Stored items from a collection
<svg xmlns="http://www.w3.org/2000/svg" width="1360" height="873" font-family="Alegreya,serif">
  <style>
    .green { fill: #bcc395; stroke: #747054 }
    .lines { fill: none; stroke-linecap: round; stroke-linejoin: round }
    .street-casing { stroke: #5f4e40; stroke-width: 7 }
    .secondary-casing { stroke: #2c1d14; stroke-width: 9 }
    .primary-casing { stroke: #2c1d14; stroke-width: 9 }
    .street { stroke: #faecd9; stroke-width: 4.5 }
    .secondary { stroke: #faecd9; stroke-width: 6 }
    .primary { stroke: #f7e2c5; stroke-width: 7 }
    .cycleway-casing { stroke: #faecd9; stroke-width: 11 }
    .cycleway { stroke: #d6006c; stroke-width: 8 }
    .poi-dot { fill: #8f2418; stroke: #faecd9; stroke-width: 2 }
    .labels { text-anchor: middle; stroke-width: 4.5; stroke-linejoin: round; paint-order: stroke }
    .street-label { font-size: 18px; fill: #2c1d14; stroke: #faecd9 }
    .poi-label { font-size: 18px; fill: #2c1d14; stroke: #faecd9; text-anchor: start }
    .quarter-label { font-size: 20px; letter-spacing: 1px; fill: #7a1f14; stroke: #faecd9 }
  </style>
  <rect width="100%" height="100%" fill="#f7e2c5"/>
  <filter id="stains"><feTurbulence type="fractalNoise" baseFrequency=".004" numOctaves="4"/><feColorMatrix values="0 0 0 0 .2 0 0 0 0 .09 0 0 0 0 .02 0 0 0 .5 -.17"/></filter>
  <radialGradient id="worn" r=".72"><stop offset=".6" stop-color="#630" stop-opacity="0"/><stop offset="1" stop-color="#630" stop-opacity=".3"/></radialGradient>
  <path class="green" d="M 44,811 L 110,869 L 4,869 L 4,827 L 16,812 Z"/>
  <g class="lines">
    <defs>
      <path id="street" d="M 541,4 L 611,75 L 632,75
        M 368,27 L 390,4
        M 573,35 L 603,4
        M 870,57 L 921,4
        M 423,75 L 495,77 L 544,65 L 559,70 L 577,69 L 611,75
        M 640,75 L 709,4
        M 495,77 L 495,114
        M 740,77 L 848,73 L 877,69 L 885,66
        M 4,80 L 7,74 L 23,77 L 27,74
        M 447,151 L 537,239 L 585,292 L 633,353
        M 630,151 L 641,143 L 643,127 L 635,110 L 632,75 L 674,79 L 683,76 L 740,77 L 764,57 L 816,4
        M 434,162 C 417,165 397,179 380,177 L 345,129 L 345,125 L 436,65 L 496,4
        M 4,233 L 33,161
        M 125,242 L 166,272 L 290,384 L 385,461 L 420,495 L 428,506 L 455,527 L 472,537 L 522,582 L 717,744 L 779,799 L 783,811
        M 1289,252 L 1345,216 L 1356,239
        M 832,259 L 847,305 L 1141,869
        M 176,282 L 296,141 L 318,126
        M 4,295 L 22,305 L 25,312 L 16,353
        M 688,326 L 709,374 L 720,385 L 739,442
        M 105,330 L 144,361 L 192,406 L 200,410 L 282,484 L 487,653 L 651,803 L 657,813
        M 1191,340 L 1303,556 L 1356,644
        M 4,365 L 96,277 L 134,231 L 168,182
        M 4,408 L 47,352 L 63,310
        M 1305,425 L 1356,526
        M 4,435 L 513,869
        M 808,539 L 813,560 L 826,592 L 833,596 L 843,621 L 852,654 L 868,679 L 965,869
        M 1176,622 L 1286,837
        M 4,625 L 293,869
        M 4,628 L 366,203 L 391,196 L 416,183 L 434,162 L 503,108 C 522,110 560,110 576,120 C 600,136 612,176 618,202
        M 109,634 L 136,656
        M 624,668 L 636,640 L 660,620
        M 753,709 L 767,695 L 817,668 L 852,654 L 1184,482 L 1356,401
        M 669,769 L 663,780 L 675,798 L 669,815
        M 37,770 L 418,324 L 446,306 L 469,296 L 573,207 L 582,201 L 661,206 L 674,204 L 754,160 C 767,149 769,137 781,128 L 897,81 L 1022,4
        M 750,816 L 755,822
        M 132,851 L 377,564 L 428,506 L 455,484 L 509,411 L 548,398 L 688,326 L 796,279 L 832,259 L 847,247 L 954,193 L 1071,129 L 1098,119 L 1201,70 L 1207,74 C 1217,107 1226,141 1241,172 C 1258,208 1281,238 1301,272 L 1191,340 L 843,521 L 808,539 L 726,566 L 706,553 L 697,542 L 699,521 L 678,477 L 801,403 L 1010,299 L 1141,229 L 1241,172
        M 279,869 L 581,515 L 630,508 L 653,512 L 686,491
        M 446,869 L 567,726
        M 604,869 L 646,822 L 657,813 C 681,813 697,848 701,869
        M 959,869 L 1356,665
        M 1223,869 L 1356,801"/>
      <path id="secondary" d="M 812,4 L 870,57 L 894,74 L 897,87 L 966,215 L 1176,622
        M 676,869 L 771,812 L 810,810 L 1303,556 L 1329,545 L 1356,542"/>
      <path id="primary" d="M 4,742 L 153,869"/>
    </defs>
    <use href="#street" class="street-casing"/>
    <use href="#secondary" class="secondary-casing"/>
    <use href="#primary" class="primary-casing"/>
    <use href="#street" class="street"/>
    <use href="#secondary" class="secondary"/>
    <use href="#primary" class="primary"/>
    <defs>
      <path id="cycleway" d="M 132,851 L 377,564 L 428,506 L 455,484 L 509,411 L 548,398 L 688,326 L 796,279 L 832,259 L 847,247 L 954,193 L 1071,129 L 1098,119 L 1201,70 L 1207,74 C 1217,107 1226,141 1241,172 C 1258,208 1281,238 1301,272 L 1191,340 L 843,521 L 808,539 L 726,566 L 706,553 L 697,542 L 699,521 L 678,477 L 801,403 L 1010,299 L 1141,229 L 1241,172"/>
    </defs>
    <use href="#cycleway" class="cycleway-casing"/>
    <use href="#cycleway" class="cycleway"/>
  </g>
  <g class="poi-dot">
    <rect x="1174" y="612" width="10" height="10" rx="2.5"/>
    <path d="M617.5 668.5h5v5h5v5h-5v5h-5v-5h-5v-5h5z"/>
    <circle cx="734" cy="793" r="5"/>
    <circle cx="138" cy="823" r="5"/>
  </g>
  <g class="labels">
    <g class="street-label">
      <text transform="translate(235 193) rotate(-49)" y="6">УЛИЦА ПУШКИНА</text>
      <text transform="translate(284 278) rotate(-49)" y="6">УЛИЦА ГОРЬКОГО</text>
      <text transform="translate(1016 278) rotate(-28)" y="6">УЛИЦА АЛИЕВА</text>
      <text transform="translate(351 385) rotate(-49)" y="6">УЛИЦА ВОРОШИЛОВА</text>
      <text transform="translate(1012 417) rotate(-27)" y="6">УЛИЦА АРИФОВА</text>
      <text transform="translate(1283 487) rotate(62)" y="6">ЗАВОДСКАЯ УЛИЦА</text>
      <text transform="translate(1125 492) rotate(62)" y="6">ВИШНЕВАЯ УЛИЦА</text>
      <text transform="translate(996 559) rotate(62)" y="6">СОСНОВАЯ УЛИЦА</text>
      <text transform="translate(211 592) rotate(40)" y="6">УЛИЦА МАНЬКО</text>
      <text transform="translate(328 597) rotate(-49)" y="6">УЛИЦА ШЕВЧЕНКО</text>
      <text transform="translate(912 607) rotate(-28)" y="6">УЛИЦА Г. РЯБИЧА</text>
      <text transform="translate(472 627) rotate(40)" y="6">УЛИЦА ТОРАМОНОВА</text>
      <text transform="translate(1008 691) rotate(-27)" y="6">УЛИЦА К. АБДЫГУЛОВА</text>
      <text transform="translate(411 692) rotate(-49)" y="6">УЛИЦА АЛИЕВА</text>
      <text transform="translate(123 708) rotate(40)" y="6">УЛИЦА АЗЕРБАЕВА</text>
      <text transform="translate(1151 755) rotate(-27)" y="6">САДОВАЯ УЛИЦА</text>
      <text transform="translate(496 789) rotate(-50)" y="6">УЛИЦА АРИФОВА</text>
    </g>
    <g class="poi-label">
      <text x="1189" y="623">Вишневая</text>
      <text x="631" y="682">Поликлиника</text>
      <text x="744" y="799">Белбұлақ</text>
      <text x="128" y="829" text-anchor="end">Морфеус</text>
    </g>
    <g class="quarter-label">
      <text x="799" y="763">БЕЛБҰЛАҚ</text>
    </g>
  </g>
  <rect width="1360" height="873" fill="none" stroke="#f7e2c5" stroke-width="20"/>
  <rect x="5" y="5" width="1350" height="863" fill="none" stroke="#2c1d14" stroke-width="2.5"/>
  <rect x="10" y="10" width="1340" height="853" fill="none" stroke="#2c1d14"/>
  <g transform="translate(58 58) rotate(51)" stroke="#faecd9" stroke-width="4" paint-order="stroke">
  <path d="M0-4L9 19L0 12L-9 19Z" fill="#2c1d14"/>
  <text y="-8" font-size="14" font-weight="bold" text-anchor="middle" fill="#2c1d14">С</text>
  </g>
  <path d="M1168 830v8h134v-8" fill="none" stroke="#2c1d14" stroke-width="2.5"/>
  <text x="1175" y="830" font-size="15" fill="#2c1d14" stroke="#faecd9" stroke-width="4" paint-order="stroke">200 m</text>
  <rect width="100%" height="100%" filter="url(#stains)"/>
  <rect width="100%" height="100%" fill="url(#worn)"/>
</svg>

» ACTION ITEM
Look through the data above for the string "lines" and copy every line where it appears.

» EXERCISE OUTPUT
    .lines { fill: none; stroke-linecap: round; stroke-linejoin: round }
  <g class="lines">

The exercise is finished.